# the right martial art with a weak  leg



## drclairvoyant (Apr 14, 2015)

Hey I've been wanting to start a martial for a while now. The trouble I that I've had three operations on my right leg and its pretty weak. I was wondering what would be the best martial art for me with this infirmity?


----------



## Drose427 (Apr 14, 2015)

drclairvoyant said:


> Hey I've been wanting to start a martial for a while now. The trouble I that I've had three operations on my right leg and its pretty weak. I was wondering what would be the best martial art for me with this infirmity?



Whichever one you are personally most comfortable with.

In my TSD class, we have a guy with bad knees from football who does kicks and stances fine.

Another gentlemen had a spinal fusion and has a rod in his back and can now kick at my head and im 5'8".

Test whats in your area, figure out which bugs it the least or which one youre comfortable pushing it with. Over time, itll really help your knee


----------



## Blindside (Apr 14, 2015)

What are you looking to get out of a martial art?
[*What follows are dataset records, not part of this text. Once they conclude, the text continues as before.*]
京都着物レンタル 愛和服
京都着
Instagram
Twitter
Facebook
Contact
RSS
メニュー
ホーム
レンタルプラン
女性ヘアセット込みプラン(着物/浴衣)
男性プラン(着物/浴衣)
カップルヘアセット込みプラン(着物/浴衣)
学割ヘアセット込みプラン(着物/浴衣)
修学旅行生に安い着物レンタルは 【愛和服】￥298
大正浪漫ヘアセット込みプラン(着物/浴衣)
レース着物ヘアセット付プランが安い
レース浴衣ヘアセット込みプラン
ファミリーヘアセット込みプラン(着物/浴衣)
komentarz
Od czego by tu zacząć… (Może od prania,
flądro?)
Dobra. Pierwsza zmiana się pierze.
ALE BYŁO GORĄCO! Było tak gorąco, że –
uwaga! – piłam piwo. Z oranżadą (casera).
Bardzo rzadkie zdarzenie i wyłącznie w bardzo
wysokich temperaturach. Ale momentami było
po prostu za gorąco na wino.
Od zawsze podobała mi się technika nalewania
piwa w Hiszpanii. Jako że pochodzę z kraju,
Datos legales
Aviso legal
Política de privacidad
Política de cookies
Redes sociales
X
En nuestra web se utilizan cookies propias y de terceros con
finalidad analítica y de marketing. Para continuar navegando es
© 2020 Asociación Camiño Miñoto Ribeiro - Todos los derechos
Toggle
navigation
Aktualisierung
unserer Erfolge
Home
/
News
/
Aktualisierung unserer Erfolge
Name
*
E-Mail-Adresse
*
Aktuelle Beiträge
Many instructors will work around your issue, you will probably never be a contender for a UFC championship, but neither are most of the rest of us.  Some arts I could see it might be more difficult for you than others, but again I suspect most instructors would work with you.  For example,  my art does a lot of work with footwork and mobility drills, and you may be quite poor at them in the beginning but you will need to adapt them to work for you, and I will help you with that, that is my job as an instructor.  I would also teach you to fight based on your ability set, you probably won't be the greatest kicker of all time but I can certainly teach you to fight.  (Edit: i am reminded once I finished that sentance that one of the old school Karate champions in the US, Bill "Superfoot" Wallace was a reknowned kicker who only kicked with one leg because he ripped most of the ligaments out of his other knee.)  Don't let your injury stop you from trying something.


----------